Mandy Stapley traveled from Napanee, Ont., In the Parliament Hill for her five-year-old son, Hank, who lives with autism.

"It would be nice to have something in place so that we do not have to go through this every four years, and worry about our children's needs, if a new government comes into place. It would be great if we could have a long-term plan, "said Stapley.

"The birth of a child with autism or any special need, you're worried about your future enough. You really do not want to worry about what services will be available. "

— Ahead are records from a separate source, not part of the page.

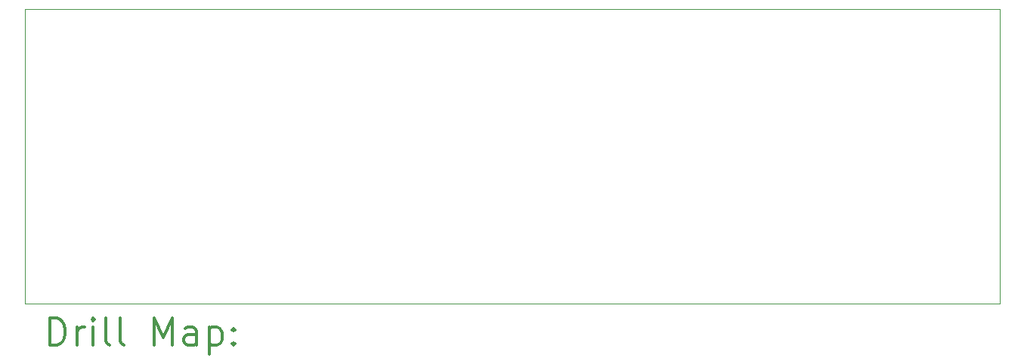
<source format=gbr>
%FSLAX45Y45*%
G04 Gerber Fmt 4.5, Leading zero omitted, Abs format (unit mm)*
G04 Created by KiCad (PCBNEW 5.1.5) date 2020-05-24 22:33:19*
%MOMM*%
%LPD*%
G04 APERTURE LIST*
%TA.AperFunction,Profile*%
%ADD10C,0.050000*%
%TD*%
%ADD11C,0.200000*%
%ADD12C,0.300000*%
G04 APERTURE END LIST*
D10*
X3810000Y-5334000D02*
X3810000Y-2286000D01*
X14732000Y-5334000D02*
X3810000Y-5334000D01*
X14732000Y-2032000D02*
X14732000Y-5334000D01*
X3810000Y-2032000D02*
X14732000Y-2032000D01*
X3810000Y-2286000D02*
X3810000Y-2032000D01*
D11*
D12*
X4093928Y-5802214D02*
X4093928Y-5502214D01*
X4165357Y-5502214D01*
X4208214Y-5516500D01*
X4236786Y-5545072D01*
X4251071Y-5573643D01*
X4265357Y-5630786D01*
X4265357Y-5673643D01*
X4251071Y-5730786D01*
X4236786Y-5759357D01*
X4208214Y-5787929D01*
X4165357Y-5802214D01*
X4093928Y-5802214D01*
X4393928Y-5802214D02*
X4393928Y-5602214D01*
X4393928Y-5659357D02*
X4408214Y-5630786D01*
X4422500Y-5616500D01*
X4451071Y-5602214D01*
X4479643Y-5602214D01*
X4579643Y-5802214D02*
X4579643Y-5602214D01*
X4579643Y-5502214D02*
X4565357Y-5516500D01*
X4579643Y-5530786D01*
X4593928Y-5516500D01*
X4579643Y-5502214D01*
X4579643Y-5530786D01*
X4765357Y-5802214D02*
X4736786Y-5787929D01*
X4722500Y-5759357D01*
X4722500Y-5502214D01*
X4922500Y-5802214D02*
X4893928Y-5787929D01*
X4879643Y-5759357D01*
X4879643Y-5502214D01*
X5265357Y-5802214D02*
X5265357Y-5502214D01*
X5365357Y-5716500D01*
X5465357Y-5502214D01*
X5465357Y-5802214D01*
X5736786Y-5802214D02*
X5736786Y-5645071D01*
X5722500Y-5616500D01*
X5693928Y-5602214D01*
X5636786Y-5602214D01*
X5608214Y-5616500D01*
X5736786Y-5787929D02*
X5708214Y-5802214D01*
X5636786Y-5802214D01*
X5608214Y-5787929D01*
X5593928Y-5759357D01*
X5593928Y-5730786D01*
X5608214Y-5702214D01*
X5636786Y-5687929D01*
X5708214Y-5687929D01*
X5736786Y-5673643D01*
X5879643Y-5602214D02*
X5879643Y-5902214D01*
X5879643Y-5616500D02*
X5908214Y-5602214D01*
X5965357Y-5602214D01*
X5993928Y-5616500D01*
X6008214Y-5630786D01*
X6022500Y-5659357D01*
X6022500Y-5745071D01*
X6008214Y-5773643D01*
X5993928Y-5787929D01*
X5965357Y-5802214D01*
X5908214Y-5802214D01*
X5879643Y-5787929D01*
X6151071Y-5773643D02*
X6165357Y-5787929D01*
X6151071Y-5802214D01*
X6136786Y-5787929D01*
X6151071Y-5773643D01*
X6151071Y-5802214D01*
X6151071Y-5616500D02*
X6165357Y-5630786D01*
X6151071Y-5645071D01*
X6136786Y-5630786D01*
X6151071Y-5616500D01*
X6151071Y-5645071D01*
M02*

</source>
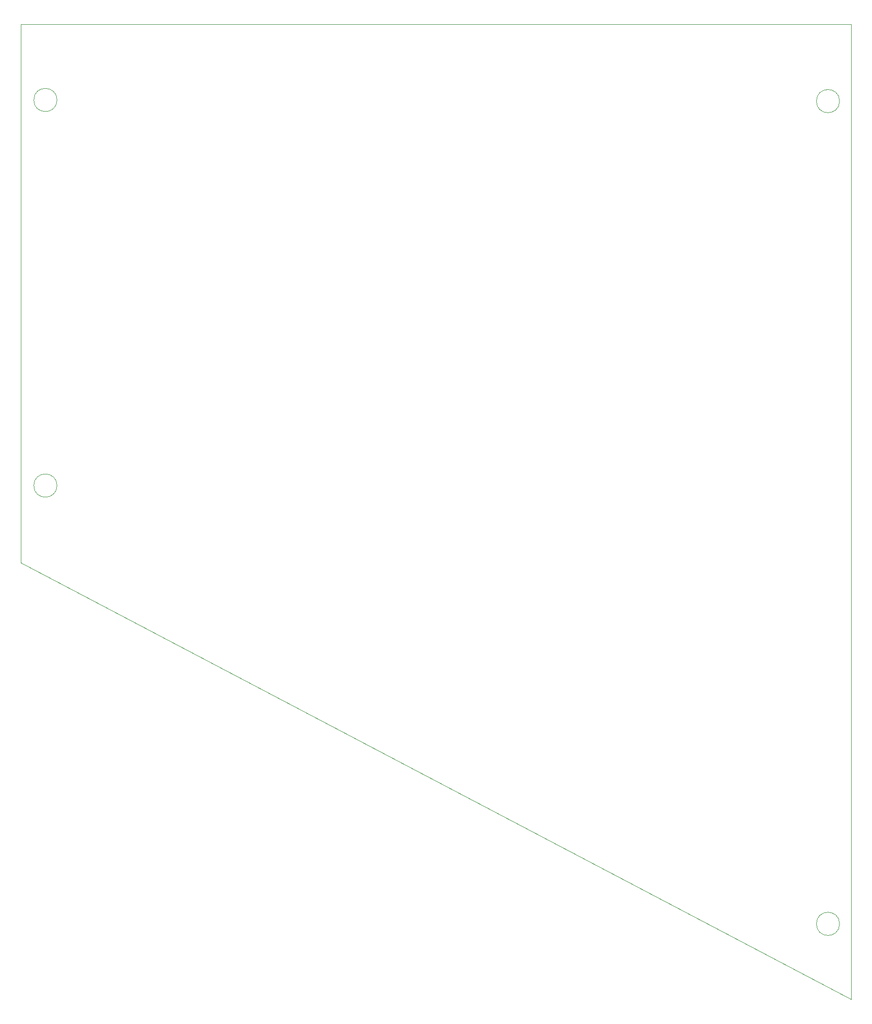
<source format=gbr>
%TF.GenerationSoftware,KiCad,Pcbnew,9.0.2*%
%TF.CreationDate,2025-07-01T15:24:06+02:00*%
%TF.ProjectId,oxygen_calls_rain-rplnt_wipers,6f787967-656e-45f6-9361-6c6c735f7261,rev?*%
%TF.SameCoordinates,Original*%
%TF.FileFunction,Profile,NP*%
%FSLAX46Y46*%
G04 Gerber Fmt 4.6, Leading zero omitted, Abs format (unit mm)*
G04 Created by KiCad (PCBNEW 9.0.2) date 2025-07-01 15:24:06*
%MOMM*%
%LPD*%
G01*
G04 APERTURE LIST*
%TA.AperFunction,Profile*%
%ADD10C,0.050000*%
%TD*%
G04 APERTURE END LIST*
D10*
X171100000Y-192400000D02*
X26100000Y-116200000D01*
X171100000Y-22200000D02*
X171100000Y-191400000D01*
X169100000Y-35600000D02*
G75*
G02*
X165050308Y-35600000I-2024846J0D01*
G01*
X165050308Y-35600000D02*
G75*
G02*
X169100000Y-35600000I2024846J0D01*
G01*
X32400000Y-35400000D02*
G75*
G02*
X28350308Y-35400000I-2024846J0D01*
G01*
X28350308Y-35400000D02*
G75*
G02*
X32400000Y-35400000I2024846J0D01*
G01*
X26100000Y-116200000D02*
X26100000Y-22200000D01*
X32400000Y-102700000D02*
G75*
G02*
X28350308Y-102700000I-2024846J0D01*
G01*
X28350308Y-102700000D02*
G75*
G02*
X32400000Y-102700000I2024846J0D01*
G01*
X169100000Y-179200000D02*
G75*
G02*
X165050308Y-179200000I-2024846J0D01*
G01*
X165050308Y-179200000D02*
G75*
G02*
X169100000Y-179200000I2024846J0D01*
G01*
X171100000Y-191400000D02*
X171100000Y-192400000D01*
X26100000Y-22200000D02*
X171100000Y-22200000D01*
M02*

</source>
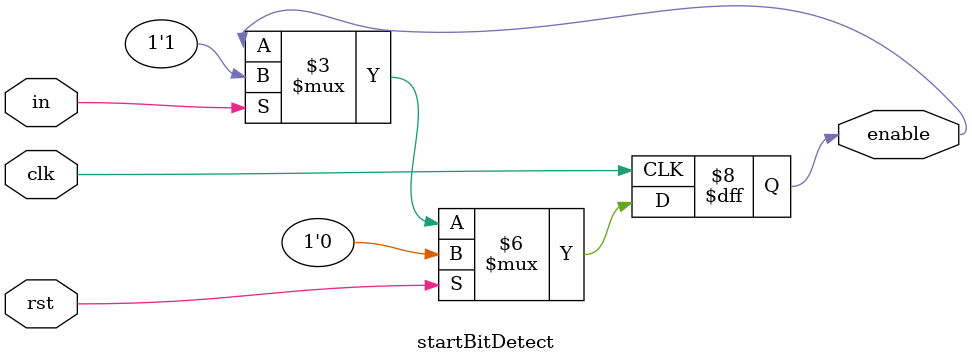
<source format=sv>
module startBitDetect(enable, clk, rst, in);
	input clk, rst;
	input in;
	output reg enable;
	
	always @(posedge clk) begin
		if (rst) enable <= 0;
		else begin
			if (in) enable <= 1;
			else enable <= enable;
		end
	end
endmodule

</source>
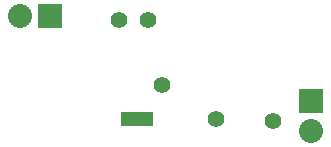
<source format=gbs>
G04 #@! TF.FileFunction,Soldermask,Bot*
%FSLAX46Y46*%
G04 Gerber Fmt 4.6, Leading zero omitted, Abs format (unit mm)*
G04 Created by KiCad (PCBNEW (2015-01-29 BZR 5396)-product) date 8/16/2015 12:30:24 AM*
%MOMM*%
G01*
G04 APERTURE LIST*
%ADD10C,0.100000*%
%ADD11R,2.032000X2.032000*%
%ADD12O,2.032000X2.032000*%
%ADD13C,1.397000*%
%ADD14R,2.750000X1.200000*%
%ADD15C,0.500000*%
G04 APERTURE END LIST*
D10*
D11*
X152590000Y-108200000D03*
D12*
X150050000Y-108200000D03*
D13*
X158460000Y-108570000D03*
X166690000Y-116960000D03*
X160910000Y-108550000D03*
X162110000Y-114080000D03*
X171440000Y-117140000D03*
D11*
X174690000Y-115480000D03*
D12*
X174690000Y-118020000D03*
D14*
X159955000Y-116990000D03*
D15*
X158890000Y-116700000D03*
X158890000Y-117290000D03*
X159580000Y-116990000D03*
X160360000Y-116690000D03*
X160370000Y-117300000D03*
M02*

</source>
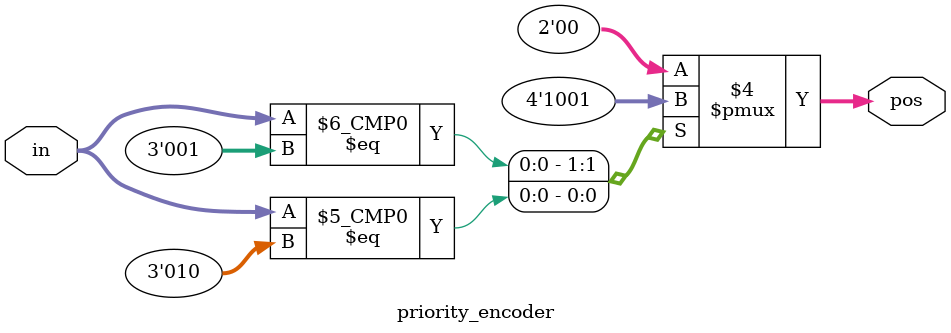
<source format=v>
module priority_encoder( 
input [2:0] in,
output reg [1:0] pos ); 
// When sel=1, assign b to out
always @*
case ( in )
3'd01: pos = 2'd2;
3'd10: pos = 2'd1;
3'd11: pos = 2'd0;
default: pos = 2'd0;
endcase
endmodule

</source>
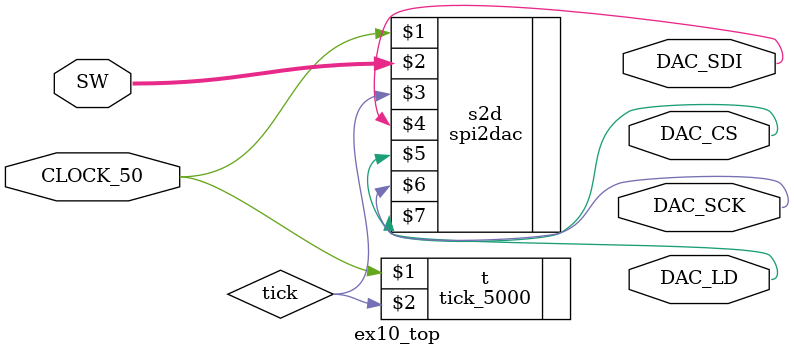
<source format=v>
module ex10_top(SW, CLOCK_50, DAC_CS, DAC_SDI, DAC_LD, DAC_SCK);
	input [9:0] SW;
	input CLOCK_50;
	output DAC_CS;
	output DAC_SDI;
	output DAC_LD;
	output DAC_SCK;
	
	wire tick;
	
	tick_5000 t(CLOCK_50, tick);
	spi2dac s2d (CLOCK_50, SW, tick, DAC_SDI, DAC_CS, DAC_SCK, DAC_LD);

endmodule
</source>
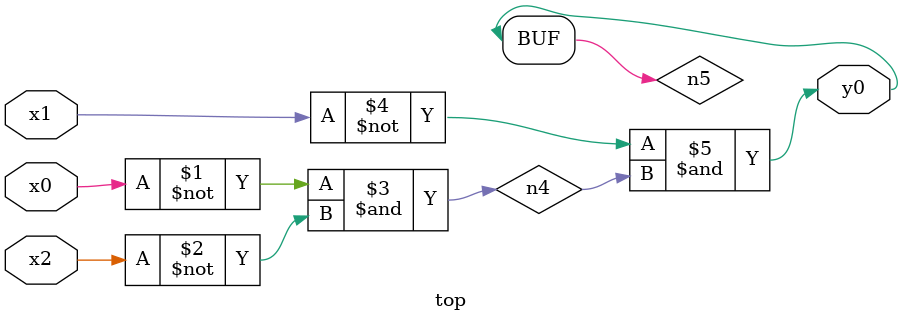
<source format=v>
module top( x0 , x1 , x2 , y0 );
  input x0 , x1 , x2 ;
  output y0 ;
  wire n4 , n5 ;
  assign n4 = ~x0 & ~x2 ;
  assign n5 = ~x1 & n4 ;
  assign y0 = n5 ;
endmodule

</source>
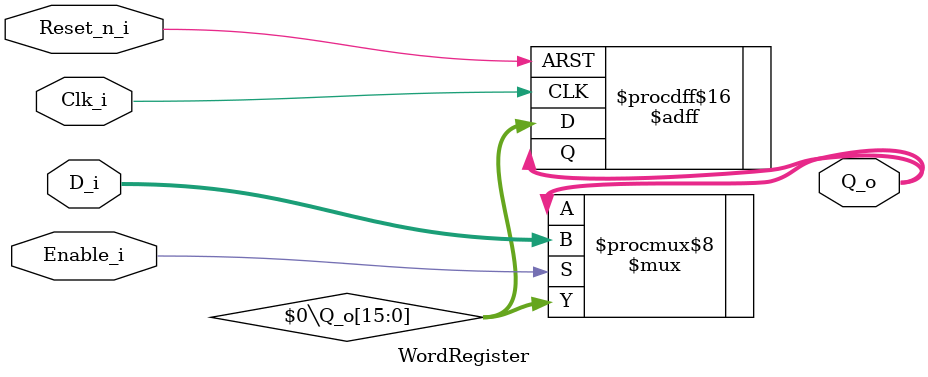
<source format=v>
/* Generated by Yosys 0.3.0+ (git sha1 3b52121) */

(* src = "../../verilog/wordregister.v:1" *)
module WordRegister(Reset_n_i, Clk_i, D_i, Q_o, Enable_i);
  (* src = "../../verilog/wordregister.v:14" *)
  wire [15:0] \$0\Q_o[15:0] ;
  (* intersynth_port = "Clk_i" *)
  (* src = "../../verilog/wordregister.v:5" *)
  input Clk_i;
  (* intersynth_conntype = "Word" *)
  (* src = "../../verilog/wordregister.v:7" *)
  input [15:0] D_i;
  (* intersynth_conntype = "Bit" *)
  (* src = "../../verilog/wordregister.v:11" *)
  input Enable_i;
  (* intersynth_conntype = "Word" *)
  (* src = "../../verilog/wordregister.v:9" *)
  output [15:0] Q_o;
  (* intersynth_port = "Reset_n_i" *)
  (* src = "../../verilog/wordregister.v:3" *)
  input Reset_n_i;
  (* src = "../../verilog/wordregister.v:14" *)
  \$adff  #(
    .ARST_POLARITY(1'b0),
    .ARST_VALUE(16'b0000000000000000),
    .CLK_POLARITY(1'b1),
    .WIDTH(32'b00000000000000000000000000010000)
  ) \$procdff$16  (
    .ARST(Reset_n_i),
    .CLK(Clk_i),
    .D(\$0\Q_o[15:0] ),
    .Q(Q_o)
  );
  \$mux  #(
    .WIDTH(32'b00000000000000000000000000010000)
  ) \$procmux$8  (
    .A(Q_o),
    .B(D_i),
    .S(Enable_i),
    .Y(\$0\Q_o[15:0] )
  );
endmodule

</source>
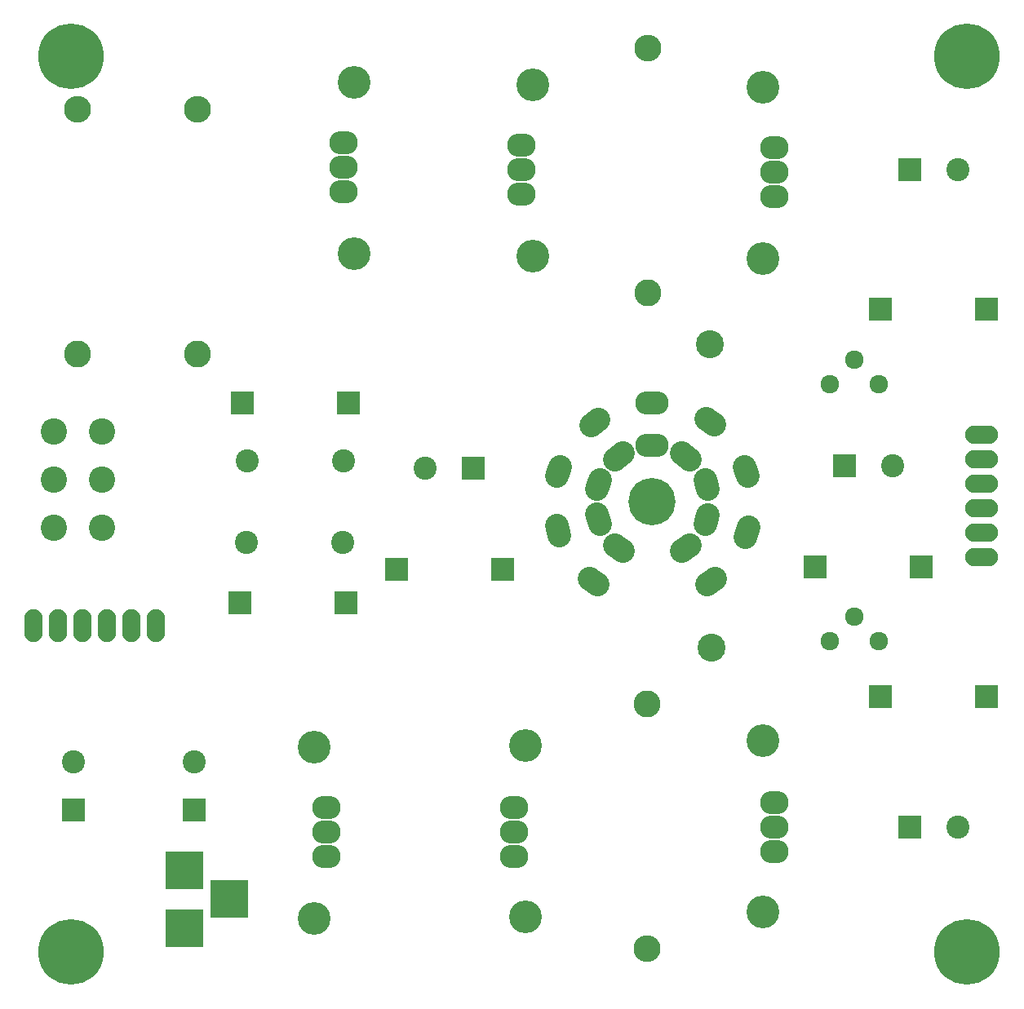
<source format=gbr>
G04 #@! TF.FileFunction,Soldermask,Bot*
%FSLAX46Y46*%
G04 Gerber Fmt 4.6, Leading zero omitted, Abs format (unit mm)*
G04 Created by KiCad (PCBNEW 4.0.6) date 09/01/17 14:50:38*
%MOMM*%
%LPD*%
G01*
G04 APERTURE LIST*
%ADD10C,0.100000*%
%ADD11C,2.430000*%
%ADD12O,3.450000X2.430000*%
%ADD13C,4.900000*%
%ADD14O,1.910000X3.410000*%
%ADD15O,2.940000X2.432000*%
%ADD16O,3.410000X1.910000*%
%ADD17R,2.400000X2.400000*%
%ADD18C,2.400000*%
%ADD19C,1.924000*%
%ADD20R,3.900000X3.900000*%
%ADD21C,2.899360*%
%ADD22C,2.740000*%
%ADD23C,6.800000*%
%ADD24C,1.000000*%
%ADD25C,3.400000*%
%ADD26C,2.800000*%
%ADD27O,2.800000X2.800000*%
%ADD28R,2.398980X2.398980*%
G04 APERTURE END LIST*
D10*
D11*
X125804199Y-98180030D02*
X124979001Y-98779570D01*
X129232199Y-92863961D02*
X128917001Y-93834039D01*
X128866201Y-86564761D02*
X129181399Y-87534839D01*
X124852001Y-81619230D02*
X125677199Y-82218770D01*
D12*
X119295600Y-80014000D03*
D11*
X113713799Y-81644630D02*
X112888601Y-82244170D01*
X109724999Y-86564761D02*
X109409801Y-87534839D01*
X109333601Y-92711561D02*
X109648799Y-93681639D01*
X112787001Y-98180030D02*
X113612199Y-98779570D01*
D13*
X119300000Y-90250000D03*
D14*
X55118000Y-103124000D03*
X57658000Y-103124000D03*
X60198000Y-103124000D03*
X62738000Y-103124000D03*
X65278000Y-103124000D03*
X67818000Y-103124000D03*
D15*
X132000000Y-56000000D03*
X132000000Y-53460000D03*
X132000000Y-58540000D03*
X132000000Y-124000000D03*
X132000000Y-121460000D03*
X132000000Y-126540000D03*
X105750000Y-55750000D03*
X105750000Y-58290000D03*
X105750000Y-53210000D03*
X105000000Y-124500000D03*
X105000000Y-127040000D03*
X105000000Y-121960000D03*
X85500000Y-124540000D03*
X85500000Y-122000000D03*
X85500000Y-127080000D03*
X87250000Y-55500000D03*
X87250000Y-58040000D03*
X87250000Y-52960000D03*
D16*
X153500000Y-96000000D03*
X153500000Y-93460000D03*
X153500000Y-90920000D03*
X153500000Y-88380000D03*
X153500000Y-85840000D03*
X153500000Y-83300000D03*
D17*
X100750000Y-86750000D03*
D18*
X95750000Y-86750000D03*
D17*
X139250000Y-86500000D03*
D18*
X144250000Y-86500000D03*
D17*
X146000000Y-55750000D03*
D18*
X151000000Y-55750000D03*
D17*
X146000000Y-124000000D03*
D18*
X151000000Y-124000000D03*
D17*
X59250000Y-122250000D03*
D18*
X59250000Y-117250000D03*
D17*
X71750000Y-122250000D03*
D18*
X71750000Y-117250000D03*
D19*
X140290000Y-75460000D03*
X142830000Y-78000000D03*
X137750000Y-78000000D03*
X140290000Y-102210000D03*
X142830000Y-104750000D03*
X137750000Y-104750000D03*
D20*
X70750000Y-128500000D03*
X70750000Y-134500000D03*
X75450000Y-131500000D03*
D11*
X123162599Y-94700230D02*
X122337401Y-95299770D01*
X125057599Y-91584961D02*
X124742401Y-92555039D01*
X124742401Y-87934961D02*
X125057599Y-88905039D01*
X122337401Y-85190230D02*
X123162599Y-85789770D01*
D12*
X119300000Y-84350000D03*
D11*
X116252599Y-85190230D02*
X115427401Y-85789770D01*
X113847599Y-87934961D02*
X113532401Y-88905039D01*
X113532401Y-91544961D02*
X113847599Y-92515039D01*
X115427401Y-94700230D02*
X116252599Y-95299770D01*
D13*
X119300000Y-90250000D03*
D21*
X125300000Y-73900000D03*
X125500000Y-105400000D03*
D22*
X57230000Y-92964000D03*
X57230000Y-87964000D03*
X57230000Y-82964000D03*
X62230000Y-92964000D03*
X62230000Y-87964000D03*
X62230000Y-82964000D03*
D23*
X59000000Y-44000000D03*
D24*
X61400000Y-44000000D03*
X60697056Y-45697056D03*
X59000000Y-46400000D03*
X57302944Y-45697056D03*
X56600000Y-44000000D03*
X57302944Y-42302944D03*
X59000000Y-41600000D03*
X60697056Y-42302944D03*
D23*
X152000000Y-44000000D03*
D24*
X154400000Y-44000000D03*
X153697056Y-45697056D03*
X152000000Y-46400000D03*
X150302944Y-45697056D03*
X149600000Y-44000000D03*
X150302944Y-42302944D03*
X152000000Y-41600000D03*
X153697056Y-42302944D03*
D23*
X152000000Y-137000000D03*
D24*
X154400000Y-137000000D03*
X153697056Y-138697056D03*
X152000000Y-139400000D03*
X150302944Y-138697056D03*
X149600000Y-137000000D03*
X150302944Y-135302944D03*
X152000000Y-134600000D03*
X153697056Y-135302944D03*
D23*
X59000000Y-137000000D03*
D24*
X61400000Y-137000000D03*
X60697056Y-138697056D03*
X59000000Y-139400000D03*
X57302944Y-138697056D03*
X56600000Y-137000000D03*
X57302944Y-135302944D03*
X59000000Y-134600000D03*
X60697056Y-135302944D03*
D25*
X88392000Y-46716000D03*
X88392000Y-64516000D03*
X106934000Y-46970000D03*
X106934000Y-64770000D03*
X130810000Y-65024000D03*
X130810000Y-47224000D03*
X84250000Y-133500000D03*
X84250000Y-115700000D03*
X106172000Y-115550000D03*
X106172000Y-133350000D03*
X130810000Y-132842000D03*
X130810000Y-115042000D03*
D26*
X59690000Y-74930000D03*
D27*
X59690000Y-49530000D03*
D26*
X118872000Y-68580000D03*
D27*
X118872000Y-43180000D03*
D26*
X118750000Y-111250000D03*
D27*
X118750000Y-136650000D03*
D26*
X72136000Y-74930000D03*
D27*
X72136000Y-49530000D03*
D18*
X87200000Y-94500000D03*
X77200000Y-94500000D03*
X87250000Y-86000000D03*
X77250000Y-86000000D03*
D28*
X154001640Y-70250000D03*
X142998360Y-70250000D03*
X87751640Y-80000000D03*
X76748360Y-80000000D03*
X87501640Y-100750000D03*
X76498360Y-100750000D03*
X103751640Y-97250000D03*
X92748360Y-97250000D03*
X136248360Y-97000000D03*
X147251640Y-97000000D03*
X154001640Y-110500000D03*
X142998360Y-110500000D03*
M02*

</source>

The changes are designed to reduce the waiting time

In February, the Progressive Conservative government of Ontario announced its plan to address autism therapy queue, transferring funds directly to parents to subsidize the treatment program.

Under the new program, seven & # 39; and children under the age of six years who have autism will receive up to $ 20 000 per year for support, while children over the age of six years will be eligible for $ 5,000, until they are 18 years old.

After six weeks of constant pressure from parents and lawyers, however, MacLeod announced changes to the plans of the government last week. testing revenues will be eliminated, MacLeod He said, and more services – like speech and occupational therapy – will be available.

McLeod said it will also explore how best to provide additional support based on the needs of children diagnosed with autism.

Funding for the new program Autism Ontario – which will be released in the budget of the government, set to be presented April 11 – may be more than $ 600 million, MacLeod said last week.

Nicole Taylor says that the Ontario government does not listen to parents of children with autism. (Krystalle Ram Lakhan / PLG)

"However, working in silos"

Ontario Senator Jim MunsonWho has called for a national autism strategy for more than a decade ago, also attended the meeting on Sunday.

"Now, we continue to work in the mines," he said Munson.

"In the end, the only thing that will work in this country have a national strategy for autism … Seven & # 39; and with autism deserve, like any family & # 39; and which has another specific health issue."

A number of people spoke to a crowd of hundreds, including in Ottawa Center MPP Joel Hardy, deputy leader of the Green Party AbhijeetManay and Susan Jacobson, founder of the nonprofit QuickStart – a group that supports something & # 39; and children with autism.

According to organizers, at least 600 people participated in the rally.

"It's amazing that it's a lot of people from around Ontario to come and join us for this walk," said organizer Kerry Monaghan.